**EXTRACT PROVIDED**
Compiling multi-GPU MPI-CUDA code on Casper

Updated 12/23/2020: The first paragraph was revised to more specifically identify the compiler commands to use and to recommend using nvfortran for CUDA Fortran code rather than a PGI compiler mentioned previously.

Follow the example below to build and run a multi-GPU, MPI/CUDA application on the Casper cluster. The example uses the nvcc NVIDIA CUDA compiler to compile a C code. (Use the nvfortran compiler via the nvhpc module if your code is CUDA Fortran.)

Any libraries you build to support an application should be built with the same compiler, compiler version, and compatible flags that were used to compile the other parts of the application, including the main executable(s). Also, when you run the applications, be sure you have loaded the same module/version environment in which you created the applications. This will avoid job failures that can result from missing mpi launchers and library routines.

**COMPLETE THE FOLLOWING**
a: In the page on compiling multi-GPU MPI-CUDA code on Casper, which compiler does the example use for its C code?
b: List everything the page on compiling multi-GPU MPI-CUDA code on Casper says supporting libraries should share with the rest of the application when they are built.
c: Pick up the page on compiling multi-GPU MPI-CUDA code on Casper where it stops.
The listing that comes next isn't needed.

**COLLECTED MATERIAL**
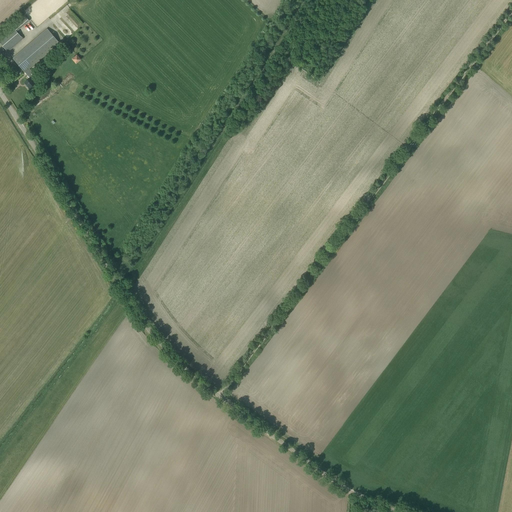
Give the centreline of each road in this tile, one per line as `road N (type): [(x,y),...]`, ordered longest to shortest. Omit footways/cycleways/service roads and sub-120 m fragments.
road 1 (unclassified): [(408,511),(344,485),(166,352),(0,89)]
road 2 (track): [(220,394),(511,11)]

**ANSWERS FOR THIS EXERCISE**
a: The nvcc NVIDIA CUDA compiler.

b: The same compiler, the same compiler version, and compatible flags.

c:
Log in to either Casper or Cheyenne, then copy the sample files from here to your own GLADE file space:

/glade/u/home/csgteam/Examples/mpi_cuda_hello

Run execdav to start an interactive job on a GPU-accelerated Casper node. Request 5 cores for this example. (When you launch the interactive job, your login shell uses 1 core or "slot" from this original request. As you will see below, you will use the 4 that remain when you launch the executable.)

execdav --constraint=gp100 --ntasks=5

Load the CUDA module when your job starts.

module load cuda

Use the NVIDIA compiler (nvcc) to compile portions of your code that contain CUDA calls. (As an alternative to doing each of the following compiling and linking steps separately, you can run make to automate those steps. The necessary makefile is included with the sample files.)

nvcc -c gpu_driver.cu
nvcc -c hello.cu

Compile any portions of the code containing MPI calls.

mpicc -c main.c

Link the object files.

mpicxx -o hello gpu_driver.o hello.o main.o

OR

mpicc -o hello gpu_driver.o hello.o main.o -lstdc++

Launch the executable with srun.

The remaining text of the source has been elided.